Innerbetriebliche Vorsorge- und Korrekturmaßnahmen gegen unerkannt wirkende Prokrastinations-Tendenzen sind nicht Ausdruck einer zu belächelnden Sozialromantik, sondern ein geschickt angesetzter Hebel zur Steigerung von Effizienz und Wirtschaftlichkeit unter Wahrung der wertvoller fachlicher und personeller Kompetenzen im Unternehmen.

Coaching als modernes Führungs-Instrument

Jeder Mensch schiebt auf. Das ist nicht Sache des Charakters, sondern Teil des kontinuierlichen Entscheidungsprozesses, der durch den Alltag führt. Gute Personalführung erkennt, ob Projekte oder Einzelaufgaben unter Prokrastinations-Blockaden leiden (typische Symptome sind: die Stapel auf dem Schreibtisch werden größer, Nachfragen häufen sich, Termine können nicht eingehalten werden, der MA fährt nicht mehr in Urlaub), und sie ermöglicht dem MA bzw. dem Team, in einem vertraulichen Coaching Zugang zu den Ursachen dieses Verzögerungs- und Schutzverhaltens zu finden, um es dann überwinden zu können. Wir kennen einen zweifachen Blick auf das Aufschiebeverhalten: a) in Bezug auf den jeweiligen Grad der Betroffenheit – gelegentliches Aufschieben – Aufschieben als Gewohnheit, z.B. zur Selbststimulation – Prokrastination als Verhaltensmerkmal – Prokrastination als Zwangsstörung b) in Bezug auf seine Auswirkung innerhalb des Prozesses: – Blockade bereits im Denkansatz – als Angst vor dem leeren Blatt („horror vacui“), dem Start – als Ausdruck starker Ablenkbarkeit und eines schwachen Durchhaltevermögens – als ständige Gefahr von Projektabbruch und Neukonzeption – als Planlosigkeit, die den Projektabschluss nicht im Auge hat – in der Unmöglichkeit, das Projekt gedanklich und faktisch als abgeschlossen anzusehen.

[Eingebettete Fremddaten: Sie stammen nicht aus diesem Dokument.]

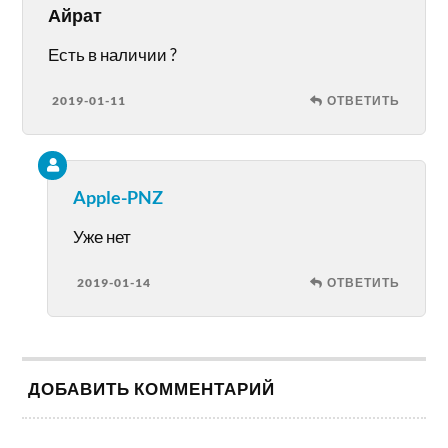
Айрат
Есть в наличии ?
2019-01-11
ОТВЕТИТЬ
Apple-PNZ
Уже нет
2019-01-14
ОТВЕТИТЬ
ДОБАВИТЬ КОММЕНТАРИЙ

Grundsätzlich gilt: Prokrastination tritt im Unternehmen vor allem auf, wenn persönliche und fachliche Kompetenzen an scheinbar unüberwindbare Grenzen stoßen, und die Motivation für eine außerordentliche Anstrengung nicht (mehr) ausreicht.

Prokrastination beruht auf fehlenden Kompetenzen, unüberwindbaren Überzeugungen, mangelhafter Motivation oder anderen grundlegenden Voreinstellungen, zu denen der Betroffene selber keinen Zutritt hat. Zeitliche Schlamperei kann vor dem Hintergrund zwingender betrieblicher Abläufe nicht geduldet werden, die Stelle wird also neu besetzt – eine menschlich und angesichts der fortschreitenden Fachkräfteverknappung keine wirklich vertretbare Lösung.

Prokrastination ist veränderbar!

Oft sind es nur wenige Stellschrauben, deren Neujustierung das ganze kreative Potenzial des Betroffenen wieder freisetzt. Hierfür bietet sich ein Prokrastinations-Coaching an, das mit seiner speziellen Ausrichtung auf diese Thematik rasch zu einer gezielten und nachhaltigen Klärung beim Betroffenen und in dem gegebenen Kontext führen kann.